((

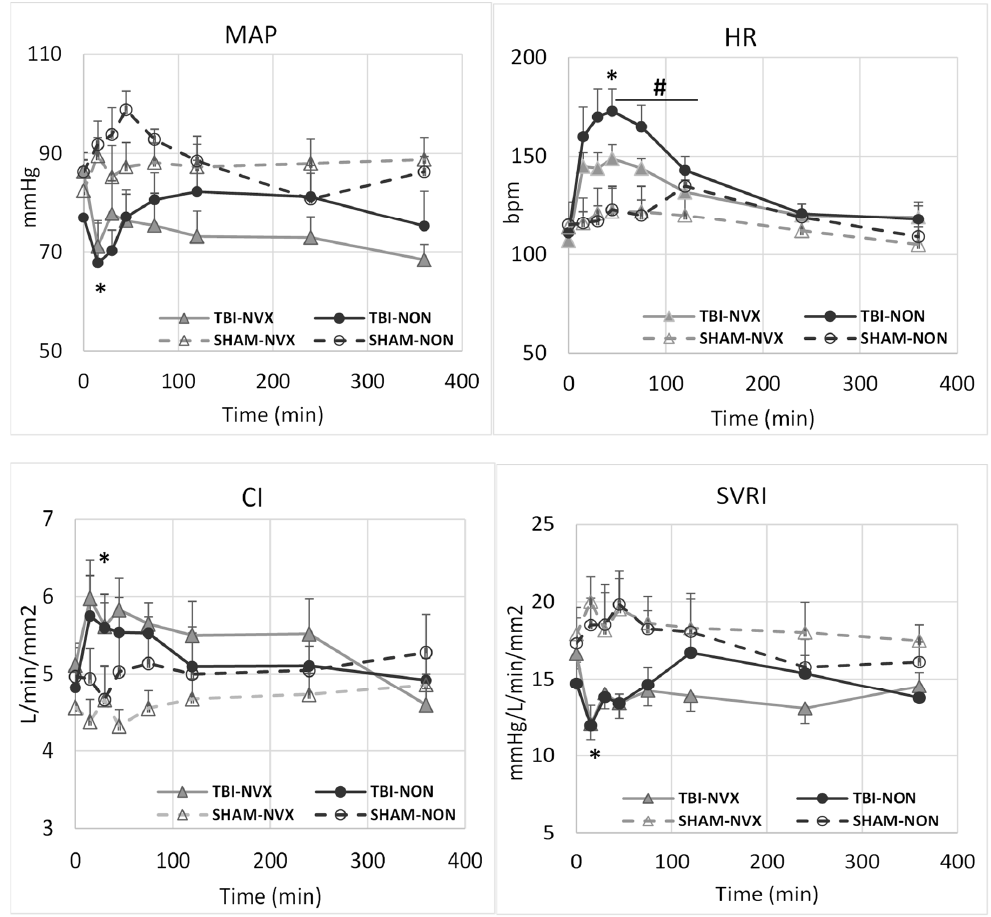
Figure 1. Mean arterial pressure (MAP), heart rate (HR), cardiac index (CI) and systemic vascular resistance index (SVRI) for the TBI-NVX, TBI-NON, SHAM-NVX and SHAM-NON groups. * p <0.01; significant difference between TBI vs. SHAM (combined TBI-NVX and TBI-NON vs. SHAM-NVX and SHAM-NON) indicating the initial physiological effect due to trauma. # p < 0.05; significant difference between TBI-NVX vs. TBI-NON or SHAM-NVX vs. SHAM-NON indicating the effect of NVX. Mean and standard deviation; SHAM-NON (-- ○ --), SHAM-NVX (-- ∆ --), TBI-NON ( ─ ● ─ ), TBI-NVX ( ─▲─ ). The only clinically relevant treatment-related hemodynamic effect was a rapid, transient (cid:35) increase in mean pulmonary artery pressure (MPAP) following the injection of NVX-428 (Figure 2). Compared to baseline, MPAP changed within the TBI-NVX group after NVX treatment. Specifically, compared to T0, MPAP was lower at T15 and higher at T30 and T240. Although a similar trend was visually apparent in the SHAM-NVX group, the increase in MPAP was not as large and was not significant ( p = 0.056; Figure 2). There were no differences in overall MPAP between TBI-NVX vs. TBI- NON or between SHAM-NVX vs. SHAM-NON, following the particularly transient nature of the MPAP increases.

))
((

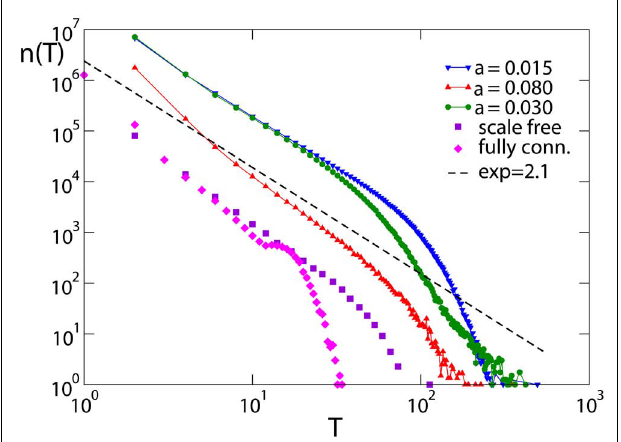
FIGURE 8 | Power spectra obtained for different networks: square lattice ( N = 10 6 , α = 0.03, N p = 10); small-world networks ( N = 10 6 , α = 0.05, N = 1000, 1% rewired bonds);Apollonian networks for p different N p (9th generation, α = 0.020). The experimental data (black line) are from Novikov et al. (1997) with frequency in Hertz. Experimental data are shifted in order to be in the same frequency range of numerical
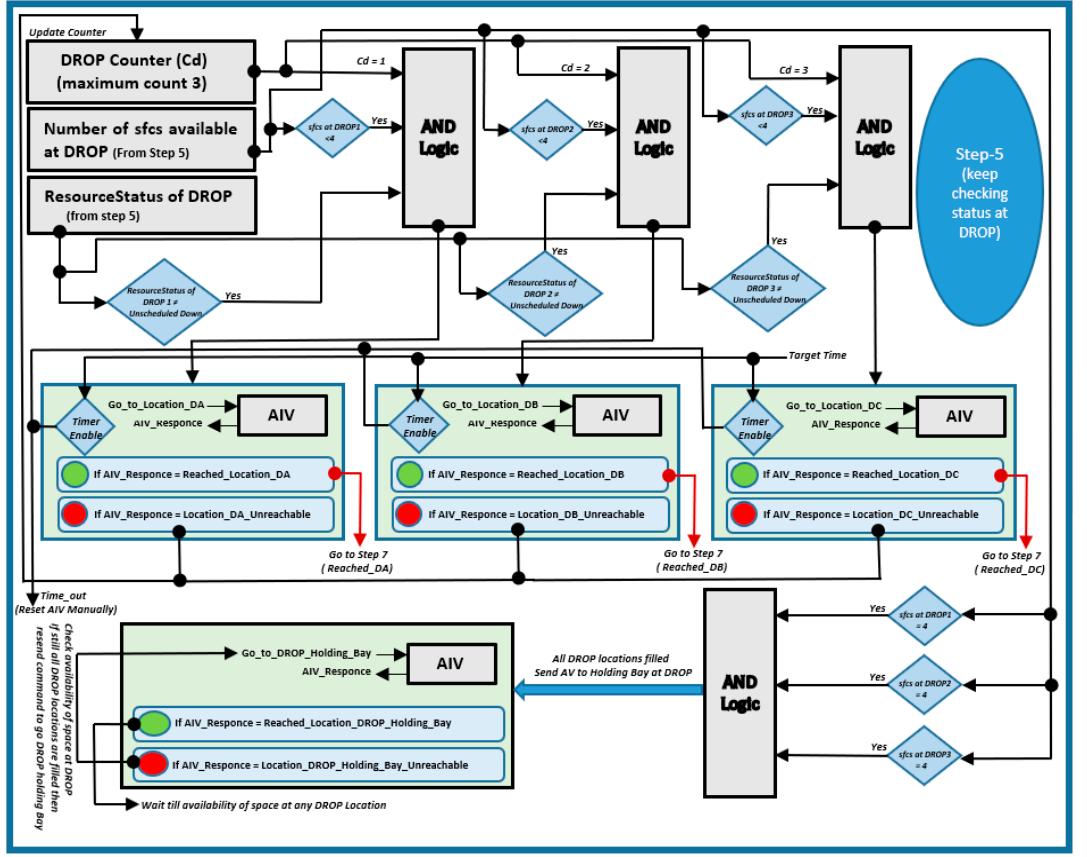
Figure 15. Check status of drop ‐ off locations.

))

Task statement => Given the listing above, retype only the span of lines from the line with "FIGURE 8 | Power" up to and including the line with "Figure 15. Check", exactly as it stands and without pictures.

Result =>
FIGURE 8 | Power spectra obtained for different networks: square lattice ( N = 10 6 , α = 0.03, N p = 10); small-world networks ( N = 10 6 , α = 0.05, N = 1000, 1% rewired bonds);Apollonian networks for p different N p (9th generation, α = 0.020). The experimental data (black line) are from Novikov et al. (1997) with frequency in Hertz. Experimental data are shifted in order to be in the same frequency range of numerical
Figure 15. Check status of drop ‐ off locations.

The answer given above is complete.